Task instructions:
What you return should be the lines from the first line of the records below through the line holding "Rendered at 2000 by 1125 pixels.", unchanged.

━━━ Data listing

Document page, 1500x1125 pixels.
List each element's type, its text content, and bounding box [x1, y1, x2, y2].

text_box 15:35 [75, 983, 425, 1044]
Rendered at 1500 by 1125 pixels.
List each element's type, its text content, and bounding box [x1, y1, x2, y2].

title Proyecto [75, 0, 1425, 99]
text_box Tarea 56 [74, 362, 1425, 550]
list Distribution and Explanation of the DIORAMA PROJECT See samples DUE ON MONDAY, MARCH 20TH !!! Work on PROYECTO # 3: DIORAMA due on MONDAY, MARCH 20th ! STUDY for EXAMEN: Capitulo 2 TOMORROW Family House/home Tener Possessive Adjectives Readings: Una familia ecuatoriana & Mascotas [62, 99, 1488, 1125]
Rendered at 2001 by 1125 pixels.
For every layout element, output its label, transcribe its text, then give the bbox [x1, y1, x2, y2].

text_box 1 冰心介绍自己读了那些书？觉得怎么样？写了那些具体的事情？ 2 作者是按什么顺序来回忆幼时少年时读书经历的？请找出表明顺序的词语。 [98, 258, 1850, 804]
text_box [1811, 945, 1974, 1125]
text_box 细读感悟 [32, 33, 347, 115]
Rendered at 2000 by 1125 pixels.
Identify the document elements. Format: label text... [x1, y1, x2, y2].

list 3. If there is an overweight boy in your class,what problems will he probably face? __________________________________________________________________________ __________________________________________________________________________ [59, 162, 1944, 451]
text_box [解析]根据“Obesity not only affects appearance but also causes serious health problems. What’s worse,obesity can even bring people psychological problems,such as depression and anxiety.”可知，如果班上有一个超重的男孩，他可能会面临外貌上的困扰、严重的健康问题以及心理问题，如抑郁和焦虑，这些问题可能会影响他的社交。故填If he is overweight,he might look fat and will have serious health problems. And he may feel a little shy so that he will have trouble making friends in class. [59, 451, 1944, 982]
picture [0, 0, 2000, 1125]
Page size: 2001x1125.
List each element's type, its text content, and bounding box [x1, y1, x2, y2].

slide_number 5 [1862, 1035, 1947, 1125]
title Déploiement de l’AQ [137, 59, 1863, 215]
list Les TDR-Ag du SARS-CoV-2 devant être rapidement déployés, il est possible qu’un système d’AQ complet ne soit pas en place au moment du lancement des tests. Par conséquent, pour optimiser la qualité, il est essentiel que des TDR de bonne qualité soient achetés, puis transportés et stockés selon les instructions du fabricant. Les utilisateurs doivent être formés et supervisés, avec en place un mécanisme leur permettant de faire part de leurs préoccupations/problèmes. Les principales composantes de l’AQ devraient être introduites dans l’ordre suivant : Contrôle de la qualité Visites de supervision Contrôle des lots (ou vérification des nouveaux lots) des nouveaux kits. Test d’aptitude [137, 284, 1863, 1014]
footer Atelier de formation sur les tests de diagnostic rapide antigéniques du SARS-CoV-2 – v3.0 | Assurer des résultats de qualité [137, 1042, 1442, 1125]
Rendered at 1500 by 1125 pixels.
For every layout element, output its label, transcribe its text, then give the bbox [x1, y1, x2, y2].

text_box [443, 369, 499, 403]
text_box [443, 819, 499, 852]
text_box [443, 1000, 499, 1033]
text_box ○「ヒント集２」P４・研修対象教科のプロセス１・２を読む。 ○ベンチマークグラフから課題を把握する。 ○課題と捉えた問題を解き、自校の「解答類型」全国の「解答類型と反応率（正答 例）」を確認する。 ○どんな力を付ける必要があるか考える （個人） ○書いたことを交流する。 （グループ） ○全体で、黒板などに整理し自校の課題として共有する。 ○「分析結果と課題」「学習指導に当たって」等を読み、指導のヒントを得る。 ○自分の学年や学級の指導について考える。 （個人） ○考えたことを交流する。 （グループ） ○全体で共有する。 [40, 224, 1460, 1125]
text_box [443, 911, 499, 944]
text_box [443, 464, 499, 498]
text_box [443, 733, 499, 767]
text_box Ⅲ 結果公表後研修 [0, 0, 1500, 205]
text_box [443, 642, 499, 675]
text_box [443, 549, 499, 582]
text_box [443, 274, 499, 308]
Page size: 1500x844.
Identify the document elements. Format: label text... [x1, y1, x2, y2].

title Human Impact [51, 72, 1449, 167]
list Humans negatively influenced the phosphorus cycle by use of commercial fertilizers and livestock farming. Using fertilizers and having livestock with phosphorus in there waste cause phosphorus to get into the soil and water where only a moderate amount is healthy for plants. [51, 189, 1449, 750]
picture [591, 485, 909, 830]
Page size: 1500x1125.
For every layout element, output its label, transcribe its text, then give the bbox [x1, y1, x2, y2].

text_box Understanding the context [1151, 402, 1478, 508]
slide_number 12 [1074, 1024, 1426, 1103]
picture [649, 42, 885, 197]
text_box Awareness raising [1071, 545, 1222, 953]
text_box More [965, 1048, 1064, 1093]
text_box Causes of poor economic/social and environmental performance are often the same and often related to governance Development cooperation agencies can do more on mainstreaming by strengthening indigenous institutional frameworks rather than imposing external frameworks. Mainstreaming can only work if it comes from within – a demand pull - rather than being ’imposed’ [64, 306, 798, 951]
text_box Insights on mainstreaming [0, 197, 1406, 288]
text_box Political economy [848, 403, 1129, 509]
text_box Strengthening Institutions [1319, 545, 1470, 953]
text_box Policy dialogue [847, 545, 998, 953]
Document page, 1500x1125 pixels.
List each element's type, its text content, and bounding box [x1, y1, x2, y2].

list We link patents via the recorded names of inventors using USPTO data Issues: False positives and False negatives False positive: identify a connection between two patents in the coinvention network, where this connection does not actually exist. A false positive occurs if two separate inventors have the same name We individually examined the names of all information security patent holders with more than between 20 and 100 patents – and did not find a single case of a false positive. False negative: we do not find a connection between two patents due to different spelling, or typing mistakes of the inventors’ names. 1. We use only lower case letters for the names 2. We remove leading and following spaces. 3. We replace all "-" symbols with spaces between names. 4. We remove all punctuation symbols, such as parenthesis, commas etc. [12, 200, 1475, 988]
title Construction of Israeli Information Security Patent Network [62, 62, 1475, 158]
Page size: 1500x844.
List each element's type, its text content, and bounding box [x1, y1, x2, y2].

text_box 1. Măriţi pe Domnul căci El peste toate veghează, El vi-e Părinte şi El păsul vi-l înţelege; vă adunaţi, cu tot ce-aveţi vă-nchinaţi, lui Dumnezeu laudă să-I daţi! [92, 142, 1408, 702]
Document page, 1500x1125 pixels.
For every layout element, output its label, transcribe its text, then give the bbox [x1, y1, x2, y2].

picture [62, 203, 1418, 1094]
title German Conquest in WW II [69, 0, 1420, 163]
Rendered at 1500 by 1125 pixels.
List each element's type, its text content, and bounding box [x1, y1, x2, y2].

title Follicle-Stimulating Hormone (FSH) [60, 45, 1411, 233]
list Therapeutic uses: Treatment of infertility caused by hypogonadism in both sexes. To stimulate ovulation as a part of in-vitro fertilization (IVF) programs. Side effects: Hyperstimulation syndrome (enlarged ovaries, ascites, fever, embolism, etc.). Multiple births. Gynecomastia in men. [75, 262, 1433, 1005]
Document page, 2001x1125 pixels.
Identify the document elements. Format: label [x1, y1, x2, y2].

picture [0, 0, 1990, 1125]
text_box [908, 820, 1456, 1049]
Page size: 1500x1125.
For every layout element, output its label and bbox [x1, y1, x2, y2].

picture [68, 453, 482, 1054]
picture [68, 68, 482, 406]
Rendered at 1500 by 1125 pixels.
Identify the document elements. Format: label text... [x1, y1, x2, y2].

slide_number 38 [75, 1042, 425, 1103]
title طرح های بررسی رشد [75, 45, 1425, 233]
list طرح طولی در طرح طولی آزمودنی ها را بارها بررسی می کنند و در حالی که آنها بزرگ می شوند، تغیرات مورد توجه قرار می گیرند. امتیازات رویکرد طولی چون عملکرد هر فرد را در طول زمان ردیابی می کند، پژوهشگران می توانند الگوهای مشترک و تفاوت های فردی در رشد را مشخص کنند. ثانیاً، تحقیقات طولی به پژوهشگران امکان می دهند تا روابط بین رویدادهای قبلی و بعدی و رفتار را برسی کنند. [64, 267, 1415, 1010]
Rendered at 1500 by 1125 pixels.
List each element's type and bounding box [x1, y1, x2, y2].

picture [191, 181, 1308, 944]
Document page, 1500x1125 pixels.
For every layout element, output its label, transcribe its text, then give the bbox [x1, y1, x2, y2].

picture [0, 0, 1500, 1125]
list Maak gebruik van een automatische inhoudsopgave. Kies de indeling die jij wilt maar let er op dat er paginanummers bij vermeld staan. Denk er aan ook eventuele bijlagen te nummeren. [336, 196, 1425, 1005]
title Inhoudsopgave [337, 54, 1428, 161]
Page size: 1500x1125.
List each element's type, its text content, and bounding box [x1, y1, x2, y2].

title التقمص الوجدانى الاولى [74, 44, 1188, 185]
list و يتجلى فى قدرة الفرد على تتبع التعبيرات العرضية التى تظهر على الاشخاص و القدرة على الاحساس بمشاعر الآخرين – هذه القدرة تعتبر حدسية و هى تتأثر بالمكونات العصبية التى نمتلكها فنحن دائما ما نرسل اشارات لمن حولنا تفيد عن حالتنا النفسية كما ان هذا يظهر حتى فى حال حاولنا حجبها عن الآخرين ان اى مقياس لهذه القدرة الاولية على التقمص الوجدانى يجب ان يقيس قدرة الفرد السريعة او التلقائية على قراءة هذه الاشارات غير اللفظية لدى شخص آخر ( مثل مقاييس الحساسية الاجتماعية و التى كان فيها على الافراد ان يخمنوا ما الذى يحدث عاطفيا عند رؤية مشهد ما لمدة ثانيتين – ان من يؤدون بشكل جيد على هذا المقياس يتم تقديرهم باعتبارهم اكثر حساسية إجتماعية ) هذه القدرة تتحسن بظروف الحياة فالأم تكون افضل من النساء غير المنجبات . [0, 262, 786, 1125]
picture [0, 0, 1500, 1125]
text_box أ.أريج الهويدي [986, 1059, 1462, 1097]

━━━━━━

Answer section:
Document page, 1500x1125 pixels.
List each element's type, its text content, and bounding box [x1, y1, x2, y2].

text_box 15:35 [75, 983, 425, 1044]
Rendered at 1500 by 1125 pixels.
List each element's type, its text content, and bounding box [x1, y1, x2, y2].

title Proyecto [75, 0, 1425, 99]
text_box Tarea 56 [74, 362, 1425, 550]
list Distribution and Explanation of the DIORAMA PROJECT See samples DUE ON MONDAY, MARCH 20TH !!! Work on PROYECTO # 3: DIORAMA due on MONDAY, MARCH 20th ! STUDY for EXAMEN: Capitulo 2 TOMORROW Family House/home Tener Possessive Adjectives Readings: Una familia ecuatoriana & Mascotas [62, 99, 1488, 1125]
Rendered at 2001 by 1125 pixels.
For every layout element, output its label, transcribe its text, then give the bbox [x1, y1, x2, y2].

text_box 1 冰心介绍自己读了那些书？觉得怎么样？写了那些具体的事情？ 2 作者是按什么顺序来回忆幼时少年时读书经历的？请找出表明顺序的词语。 [98, 258, 1850, 804]
text_box [1811, 945, 1974, 1125]
text_box 细读感悟 [32, 33, 347, 115]
Rendered at 2000 by 1125 pixels.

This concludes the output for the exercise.